Muhammad Shafi Quraishi (1903–1971) was the first regular amir of the Tablighi Jamaat in Pakistan; he was succeeded by Haji Muhammad Bashir (1919–1992). Abdul Wahhab succeeded Bashir as the third regular amir for Pakistan. He was based at Raiwind Markaz, the movement's headquarters in the country, where he headed a shura (council). He was also a member of the movement's alami shura (world council) based in Nizamuddin, Delhi, India.

He was also related with the Qadiriyah Sufi order through his mentor, Shaykh Abdul Qadir Raipuri.

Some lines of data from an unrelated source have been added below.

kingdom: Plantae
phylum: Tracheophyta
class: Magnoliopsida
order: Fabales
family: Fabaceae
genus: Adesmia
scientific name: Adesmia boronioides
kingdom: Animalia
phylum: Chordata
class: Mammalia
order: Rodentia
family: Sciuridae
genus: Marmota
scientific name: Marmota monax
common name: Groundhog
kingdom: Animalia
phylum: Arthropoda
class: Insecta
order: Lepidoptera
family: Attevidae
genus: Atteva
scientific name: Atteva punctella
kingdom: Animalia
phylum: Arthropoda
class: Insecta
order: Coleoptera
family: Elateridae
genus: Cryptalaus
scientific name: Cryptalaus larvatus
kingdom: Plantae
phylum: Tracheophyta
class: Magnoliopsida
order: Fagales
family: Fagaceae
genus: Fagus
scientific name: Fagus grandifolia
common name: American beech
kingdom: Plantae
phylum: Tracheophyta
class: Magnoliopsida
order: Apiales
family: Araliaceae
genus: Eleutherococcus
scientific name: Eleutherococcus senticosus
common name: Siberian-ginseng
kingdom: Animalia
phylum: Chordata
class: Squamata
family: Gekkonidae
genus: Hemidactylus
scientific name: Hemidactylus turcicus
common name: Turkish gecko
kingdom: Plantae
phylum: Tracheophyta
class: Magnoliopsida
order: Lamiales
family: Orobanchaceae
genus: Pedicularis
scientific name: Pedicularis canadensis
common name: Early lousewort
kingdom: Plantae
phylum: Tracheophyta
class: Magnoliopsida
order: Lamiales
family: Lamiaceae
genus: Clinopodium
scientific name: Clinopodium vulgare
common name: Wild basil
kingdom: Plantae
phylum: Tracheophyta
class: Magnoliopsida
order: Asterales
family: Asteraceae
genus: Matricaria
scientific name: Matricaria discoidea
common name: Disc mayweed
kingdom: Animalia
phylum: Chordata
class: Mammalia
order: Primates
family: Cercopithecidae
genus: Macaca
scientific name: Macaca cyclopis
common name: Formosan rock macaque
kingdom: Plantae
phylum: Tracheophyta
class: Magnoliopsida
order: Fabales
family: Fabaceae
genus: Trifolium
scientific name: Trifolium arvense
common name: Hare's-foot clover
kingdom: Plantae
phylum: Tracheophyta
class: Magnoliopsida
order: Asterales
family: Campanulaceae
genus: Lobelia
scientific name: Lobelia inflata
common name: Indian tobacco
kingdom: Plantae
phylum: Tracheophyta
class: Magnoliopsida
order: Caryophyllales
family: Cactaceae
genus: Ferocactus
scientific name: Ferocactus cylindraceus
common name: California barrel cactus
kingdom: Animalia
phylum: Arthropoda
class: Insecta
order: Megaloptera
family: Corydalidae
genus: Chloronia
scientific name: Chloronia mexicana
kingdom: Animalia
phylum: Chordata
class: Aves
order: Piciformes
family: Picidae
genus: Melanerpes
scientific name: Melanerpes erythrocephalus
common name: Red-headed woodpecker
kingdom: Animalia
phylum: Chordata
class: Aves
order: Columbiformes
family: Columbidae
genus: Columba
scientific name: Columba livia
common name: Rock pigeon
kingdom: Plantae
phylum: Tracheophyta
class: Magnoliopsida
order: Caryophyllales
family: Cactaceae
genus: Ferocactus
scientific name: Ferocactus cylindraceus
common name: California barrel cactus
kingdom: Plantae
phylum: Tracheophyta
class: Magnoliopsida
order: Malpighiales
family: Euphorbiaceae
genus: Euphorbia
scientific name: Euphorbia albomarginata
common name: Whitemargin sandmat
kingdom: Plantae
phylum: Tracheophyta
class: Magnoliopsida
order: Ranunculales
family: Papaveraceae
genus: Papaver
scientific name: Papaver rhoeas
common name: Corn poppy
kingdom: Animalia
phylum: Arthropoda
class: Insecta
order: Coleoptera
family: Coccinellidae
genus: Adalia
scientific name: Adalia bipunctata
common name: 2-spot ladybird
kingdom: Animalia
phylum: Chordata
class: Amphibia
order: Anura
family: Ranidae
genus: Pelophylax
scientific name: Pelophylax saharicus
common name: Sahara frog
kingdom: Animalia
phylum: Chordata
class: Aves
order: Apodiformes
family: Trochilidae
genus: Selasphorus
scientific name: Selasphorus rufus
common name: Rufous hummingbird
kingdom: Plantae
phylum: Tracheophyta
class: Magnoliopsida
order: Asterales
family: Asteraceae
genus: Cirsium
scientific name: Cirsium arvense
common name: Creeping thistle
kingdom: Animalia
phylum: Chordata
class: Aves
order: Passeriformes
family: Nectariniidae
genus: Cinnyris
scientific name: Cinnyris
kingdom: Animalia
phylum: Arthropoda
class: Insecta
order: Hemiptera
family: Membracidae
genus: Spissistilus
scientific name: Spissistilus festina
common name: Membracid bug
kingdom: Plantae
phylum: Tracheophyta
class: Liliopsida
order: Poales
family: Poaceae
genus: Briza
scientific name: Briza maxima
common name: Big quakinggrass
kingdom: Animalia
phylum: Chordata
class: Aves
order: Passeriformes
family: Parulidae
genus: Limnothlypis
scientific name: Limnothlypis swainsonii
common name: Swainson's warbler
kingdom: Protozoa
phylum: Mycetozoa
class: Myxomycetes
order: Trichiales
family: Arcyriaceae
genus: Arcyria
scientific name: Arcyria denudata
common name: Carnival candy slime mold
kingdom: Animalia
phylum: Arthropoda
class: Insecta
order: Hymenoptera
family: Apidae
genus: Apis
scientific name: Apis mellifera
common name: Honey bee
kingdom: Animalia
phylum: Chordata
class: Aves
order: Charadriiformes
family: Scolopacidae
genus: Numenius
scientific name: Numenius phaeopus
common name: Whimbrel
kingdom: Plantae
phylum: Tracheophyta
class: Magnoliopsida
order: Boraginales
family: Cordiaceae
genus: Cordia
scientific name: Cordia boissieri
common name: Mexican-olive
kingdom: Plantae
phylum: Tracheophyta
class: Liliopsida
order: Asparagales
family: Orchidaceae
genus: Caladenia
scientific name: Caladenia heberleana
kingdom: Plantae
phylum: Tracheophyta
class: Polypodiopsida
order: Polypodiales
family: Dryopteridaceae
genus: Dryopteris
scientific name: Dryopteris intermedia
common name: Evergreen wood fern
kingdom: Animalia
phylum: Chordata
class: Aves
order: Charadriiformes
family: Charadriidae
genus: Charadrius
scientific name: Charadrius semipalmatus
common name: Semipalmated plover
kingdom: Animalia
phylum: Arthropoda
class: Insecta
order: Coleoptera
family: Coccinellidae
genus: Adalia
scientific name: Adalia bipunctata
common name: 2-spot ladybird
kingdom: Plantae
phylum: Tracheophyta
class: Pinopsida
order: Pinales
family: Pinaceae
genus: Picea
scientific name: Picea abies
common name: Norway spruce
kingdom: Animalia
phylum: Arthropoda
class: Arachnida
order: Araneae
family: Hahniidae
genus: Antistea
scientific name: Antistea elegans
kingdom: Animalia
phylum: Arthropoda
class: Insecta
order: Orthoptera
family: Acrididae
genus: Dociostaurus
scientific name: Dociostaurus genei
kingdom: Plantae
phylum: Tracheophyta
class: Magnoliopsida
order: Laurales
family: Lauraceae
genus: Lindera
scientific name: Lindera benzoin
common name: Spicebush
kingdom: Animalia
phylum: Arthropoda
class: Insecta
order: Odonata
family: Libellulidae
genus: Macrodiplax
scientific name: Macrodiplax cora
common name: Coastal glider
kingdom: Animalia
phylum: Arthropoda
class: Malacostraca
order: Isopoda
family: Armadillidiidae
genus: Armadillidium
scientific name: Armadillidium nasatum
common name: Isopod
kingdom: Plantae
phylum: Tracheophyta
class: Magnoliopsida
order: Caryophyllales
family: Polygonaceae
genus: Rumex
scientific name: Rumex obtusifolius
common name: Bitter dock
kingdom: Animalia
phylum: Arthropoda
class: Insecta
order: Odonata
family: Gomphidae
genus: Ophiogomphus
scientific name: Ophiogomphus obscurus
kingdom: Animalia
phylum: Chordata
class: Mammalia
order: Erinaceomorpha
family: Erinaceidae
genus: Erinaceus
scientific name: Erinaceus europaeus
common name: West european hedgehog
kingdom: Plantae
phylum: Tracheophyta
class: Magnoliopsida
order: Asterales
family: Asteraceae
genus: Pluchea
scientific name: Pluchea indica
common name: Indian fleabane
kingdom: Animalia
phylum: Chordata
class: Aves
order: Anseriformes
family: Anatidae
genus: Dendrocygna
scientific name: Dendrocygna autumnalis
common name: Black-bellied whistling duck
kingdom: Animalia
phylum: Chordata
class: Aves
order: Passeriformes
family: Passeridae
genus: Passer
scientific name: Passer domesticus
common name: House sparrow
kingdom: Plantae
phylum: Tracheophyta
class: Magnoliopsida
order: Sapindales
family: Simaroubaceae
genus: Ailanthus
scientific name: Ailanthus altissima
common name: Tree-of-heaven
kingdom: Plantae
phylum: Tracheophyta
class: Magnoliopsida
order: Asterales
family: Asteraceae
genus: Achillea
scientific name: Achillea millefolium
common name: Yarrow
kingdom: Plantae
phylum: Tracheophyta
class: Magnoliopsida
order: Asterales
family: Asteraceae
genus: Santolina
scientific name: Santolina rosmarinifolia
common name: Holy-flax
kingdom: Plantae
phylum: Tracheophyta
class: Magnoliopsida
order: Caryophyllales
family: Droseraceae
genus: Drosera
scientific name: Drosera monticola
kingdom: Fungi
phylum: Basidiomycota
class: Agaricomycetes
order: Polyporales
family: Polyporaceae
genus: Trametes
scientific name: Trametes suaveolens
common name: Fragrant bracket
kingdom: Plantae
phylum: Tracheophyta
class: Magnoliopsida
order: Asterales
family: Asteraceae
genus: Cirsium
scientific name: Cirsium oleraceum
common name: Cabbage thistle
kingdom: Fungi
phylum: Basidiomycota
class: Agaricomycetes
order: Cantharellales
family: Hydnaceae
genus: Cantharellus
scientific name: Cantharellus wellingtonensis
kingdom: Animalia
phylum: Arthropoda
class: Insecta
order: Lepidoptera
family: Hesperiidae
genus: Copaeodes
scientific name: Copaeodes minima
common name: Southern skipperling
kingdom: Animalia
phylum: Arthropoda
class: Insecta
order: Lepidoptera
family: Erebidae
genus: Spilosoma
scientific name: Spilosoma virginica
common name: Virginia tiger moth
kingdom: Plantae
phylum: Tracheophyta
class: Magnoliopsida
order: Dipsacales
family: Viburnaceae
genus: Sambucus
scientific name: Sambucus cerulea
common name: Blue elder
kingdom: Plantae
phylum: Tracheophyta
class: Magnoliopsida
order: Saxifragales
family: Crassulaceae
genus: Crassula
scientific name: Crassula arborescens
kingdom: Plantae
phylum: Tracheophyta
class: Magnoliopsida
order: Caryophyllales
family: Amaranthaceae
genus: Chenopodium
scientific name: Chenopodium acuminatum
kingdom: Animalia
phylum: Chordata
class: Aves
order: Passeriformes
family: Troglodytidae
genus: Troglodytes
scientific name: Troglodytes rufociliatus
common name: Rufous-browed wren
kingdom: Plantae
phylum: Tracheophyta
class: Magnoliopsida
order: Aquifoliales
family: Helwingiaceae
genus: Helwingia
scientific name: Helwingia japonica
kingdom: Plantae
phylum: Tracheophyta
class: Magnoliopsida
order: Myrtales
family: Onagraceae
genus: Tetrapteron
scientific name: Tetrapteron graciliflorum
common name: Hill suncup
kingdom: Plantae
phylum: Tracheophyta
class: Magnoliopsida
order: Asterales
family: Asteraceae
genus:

===Negotiations with Pakistani Taliban===
In October 2013 it was reported that the name of Haji Abdul Wahhab was suggested to head a Loya Jirga in preparation for peace talks with the Pakistani Taliban. In February 2014 it was reported that during consultations with a committee, TTP commanders of different factions recommended that the names of Haji Abdul Wahhab, Maulana Sami'ul Haq, Dr. Abdul Qadeer Khan, and other leaders be added in the government peace committee.

==Reception ==
As of the 2014/2015 issue, he was ranked #10 in The Muslim 500, a list of the 500 most influential Muslims in the world, due to his leadership of the Tablighi Jamaat.

==Death and funeral==
Haji Abdul Wahab died on 18 November 2018.
He was buried in a graveyard adjacent to Tableeghi Markaz (Headquarter) at Raiwind the same day.